Il y a longtemps que je voulais lire Typhon, un petit livre écrit par Joseph Conrad en 1900. Typhon, c’est un peu le Graal du roman maritime, mais contrairement à ce que pourrait penser, ce n’est pas un simple livre d’aventures maritimes, ni un livre catastrophe, mais bien plutôt un simple livre qui parle d’hommes sur un bateau. Le mauvais temps est à l’origine de cette ambiance poisseuse et les hommes qui cohabitent sur la nef chahutée par les flots et le vent vont se retrouver pris ensemble dans la tourmente.
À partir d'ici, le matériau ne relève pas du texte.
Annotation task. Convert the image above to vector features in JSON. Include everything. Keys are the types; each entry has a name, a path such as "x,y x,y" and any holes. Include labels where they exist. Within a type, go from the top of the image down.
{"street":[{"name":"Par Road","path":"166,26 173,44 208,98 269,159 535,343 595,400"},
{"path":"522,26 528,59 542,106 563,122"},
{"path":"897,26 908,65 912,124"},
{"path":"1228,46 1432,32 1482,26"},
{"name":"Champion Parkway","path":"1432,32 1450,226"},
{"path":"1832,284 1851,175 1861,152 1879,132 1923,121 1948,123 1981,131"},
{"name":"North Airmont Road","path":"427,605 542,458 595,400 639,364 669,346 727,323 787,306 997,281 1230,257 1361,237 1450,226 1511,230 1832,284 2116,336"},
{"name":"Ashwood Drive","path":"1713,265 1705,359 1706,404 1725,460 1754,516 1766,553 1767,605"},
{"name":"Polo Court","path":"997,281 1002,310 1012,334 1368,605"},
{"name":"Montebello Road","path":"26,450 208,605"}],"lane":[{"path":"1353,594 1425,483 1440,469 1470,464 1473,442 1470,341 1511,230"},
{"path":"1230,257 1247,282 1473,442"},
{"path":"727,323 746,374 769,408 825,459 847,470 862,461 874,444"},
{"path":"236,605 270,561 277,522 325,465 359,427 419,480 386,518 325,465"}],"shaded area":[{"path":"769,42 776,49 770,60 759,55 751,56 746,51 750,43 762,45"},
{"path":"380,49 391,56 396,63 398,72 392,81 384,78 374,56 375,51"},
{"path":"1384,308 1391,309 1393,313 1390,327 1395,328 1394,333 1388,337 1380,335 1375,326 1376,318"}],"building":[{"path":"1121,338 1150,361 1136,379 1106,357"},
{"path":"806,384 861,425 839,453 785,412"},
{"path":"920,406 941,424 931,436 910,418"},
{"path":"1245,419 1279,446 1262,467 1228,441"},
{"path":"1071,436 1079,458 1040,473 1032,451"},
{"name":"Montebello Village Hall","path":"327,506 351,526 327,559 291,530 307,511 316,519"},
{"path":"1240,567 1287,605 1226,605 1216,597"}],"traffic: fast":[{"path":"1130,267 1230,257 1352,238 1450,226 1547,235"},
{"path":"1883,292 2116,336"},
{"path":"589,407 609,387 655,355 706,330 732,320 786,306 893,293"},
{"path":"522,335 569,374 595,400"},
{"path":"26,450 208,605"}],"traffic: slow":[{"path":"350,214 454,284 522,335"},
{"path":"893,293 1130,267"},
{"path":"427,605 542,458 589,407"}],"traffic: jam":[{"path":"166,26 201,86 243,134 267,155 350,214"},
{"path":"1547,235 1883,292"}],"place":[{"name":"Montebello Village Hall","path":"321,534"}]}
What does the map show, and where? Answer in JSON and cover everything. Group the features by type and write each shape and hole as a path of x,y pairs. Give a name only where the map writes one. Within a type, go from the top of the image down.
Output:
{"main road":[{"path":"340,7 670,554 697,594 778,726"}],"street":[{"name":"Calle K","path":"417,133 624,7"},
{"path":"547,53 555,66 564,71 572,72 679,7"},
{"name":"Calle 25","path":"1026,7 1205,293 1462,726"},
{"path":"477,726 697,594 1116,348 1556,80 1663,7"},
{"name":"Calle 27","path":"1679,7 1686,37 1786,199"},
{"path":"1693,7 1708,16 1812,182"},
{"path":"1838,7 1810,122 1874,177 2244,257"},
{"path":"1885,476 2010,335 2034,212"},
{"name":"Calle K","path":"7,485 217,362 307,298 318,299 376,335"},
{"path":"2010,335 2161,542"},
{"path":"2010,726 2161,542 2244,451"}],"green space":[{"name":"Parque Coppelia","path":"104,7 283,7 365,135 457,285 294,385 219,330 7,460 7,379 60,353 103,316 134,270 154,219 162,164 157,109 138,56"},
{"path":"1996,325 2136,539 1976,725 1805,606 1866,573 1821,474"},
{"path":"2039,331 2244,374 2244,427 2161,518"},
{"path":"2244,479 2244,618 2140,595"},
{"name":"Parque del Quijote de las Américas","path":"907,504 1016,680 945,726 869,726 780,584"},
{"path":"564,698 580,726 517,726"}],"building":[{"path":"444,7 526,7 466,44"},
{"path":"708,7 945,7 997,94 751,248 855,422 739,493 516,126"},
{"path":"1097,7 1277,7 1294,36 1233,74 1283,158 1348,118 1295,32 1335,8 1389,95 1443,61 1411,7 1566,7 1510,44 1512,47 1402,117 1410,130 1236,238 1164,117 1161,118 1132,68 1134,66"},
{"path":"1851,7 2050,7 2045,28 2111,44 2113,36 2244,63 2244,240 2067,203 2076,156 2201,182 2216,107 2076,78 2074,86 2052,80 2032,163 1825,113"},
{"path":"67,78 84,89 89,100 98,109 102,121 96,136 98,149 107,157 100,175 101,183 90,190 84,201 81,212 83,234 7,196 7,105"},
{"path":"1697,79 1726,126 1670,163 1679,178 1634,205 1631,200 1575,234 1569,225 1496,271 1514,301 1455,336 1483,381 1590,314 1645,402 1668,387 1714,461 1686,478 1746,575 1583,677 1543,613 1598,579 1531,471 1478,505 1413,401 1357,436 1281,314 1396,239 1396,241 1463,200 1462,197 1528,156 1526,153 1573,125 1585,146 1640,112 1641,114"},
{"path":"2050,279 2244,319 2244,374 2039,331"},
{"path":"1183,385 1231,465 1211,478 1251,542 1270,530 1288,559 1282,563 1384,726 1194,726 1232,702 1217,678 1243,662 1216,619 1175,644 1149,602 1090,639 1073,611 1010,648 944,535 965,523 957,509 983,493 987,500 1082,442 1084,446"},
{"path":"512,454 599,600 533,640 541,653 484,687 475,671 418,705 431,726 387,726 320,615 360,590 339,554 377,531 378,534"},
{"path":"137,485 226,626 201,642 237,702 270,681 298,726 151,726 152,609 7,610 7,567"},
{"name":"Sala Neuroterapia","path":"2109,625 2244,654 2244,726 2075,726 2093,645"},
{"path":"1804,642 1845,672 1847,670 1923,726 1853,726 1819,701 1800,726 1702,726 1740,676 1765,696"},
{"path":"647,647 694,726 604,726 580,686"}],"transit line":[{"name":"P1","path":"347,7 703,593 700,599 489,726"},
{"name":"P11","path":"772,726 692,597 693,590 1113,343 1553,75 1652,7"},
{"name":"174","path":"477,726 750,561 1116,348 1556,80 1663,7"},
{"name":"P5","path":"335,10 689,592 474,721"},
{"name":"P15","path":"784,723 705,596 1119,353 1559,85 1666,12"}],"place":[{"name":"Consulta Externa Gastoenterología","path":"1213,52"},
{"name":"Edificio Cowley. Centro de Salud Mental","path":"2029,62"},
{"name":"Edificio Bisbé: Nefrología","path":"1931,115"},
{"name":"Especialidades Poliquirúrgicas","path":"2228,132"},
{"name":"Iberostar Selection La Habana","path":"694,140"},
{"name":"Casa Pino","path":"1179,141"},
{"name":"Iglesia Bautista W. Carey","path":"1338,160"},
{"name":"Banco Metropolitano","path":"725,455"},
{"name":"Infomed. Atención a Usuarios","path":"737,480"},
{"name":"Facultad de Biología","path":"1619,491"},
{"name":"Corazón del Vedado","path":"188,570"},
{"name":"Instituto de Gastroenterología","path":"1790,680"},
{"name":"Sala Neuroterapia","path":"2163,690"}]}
Des lueurs pareilles à de longues flammes pâles tremblaient sur les surfaces polies du métal ; les énormes têtes des manivelles émergeaient tour à tour du parquet de chauffe en un éclair de cuivre et d’acier — et disparaissaient, tandis que les bielles aux jointures épaisses, pareil à des membres de squelette, semblaient les attirer, puis les rejeter avec une précision fatale. Et tout au fond, dans une demi-clarté, d’autres bielles allaient et venaient, s’esquivant délibérément, des traverses dodelinaient de la tête, des disques de métal glissaient sans frottement l’un contre l’autre, lents et calmes dans un tournoi de lueurs et d’ombres.
Le typhon, s’il est un des personnages principaux du livre, n’est même pas présent à l’extérieur du bateau mais bel et bien à l’intérieur, dans l’ambiance terriblement lourde entre les hommes d’équipage et les deux cents coolies qui y ont embarqué pour retourner au pays. Typhon est une pièce majeure, une des pièces maîtresses de l’œuvre de Conrad, trop court pour être un roman, trop long pour être une nouvelle, un pur joyau.
Une petite flamme brilla de nouveau sur le verre et le métal du baromètre au chef branlant. Les yeux de Mac Whirr s’y fixèrent. Il les fermait à demi pour concentrer son attention, comme épiant un signe imperceptible. Avec sa face grave, il ressemblait à un bonze difforme et botté en train de consulter un idole et lui brûlant au nez de l’encens. Il n’y avait pas d’erreur ; il n’avait jamais vu de sa vie le baromètre aussi bas.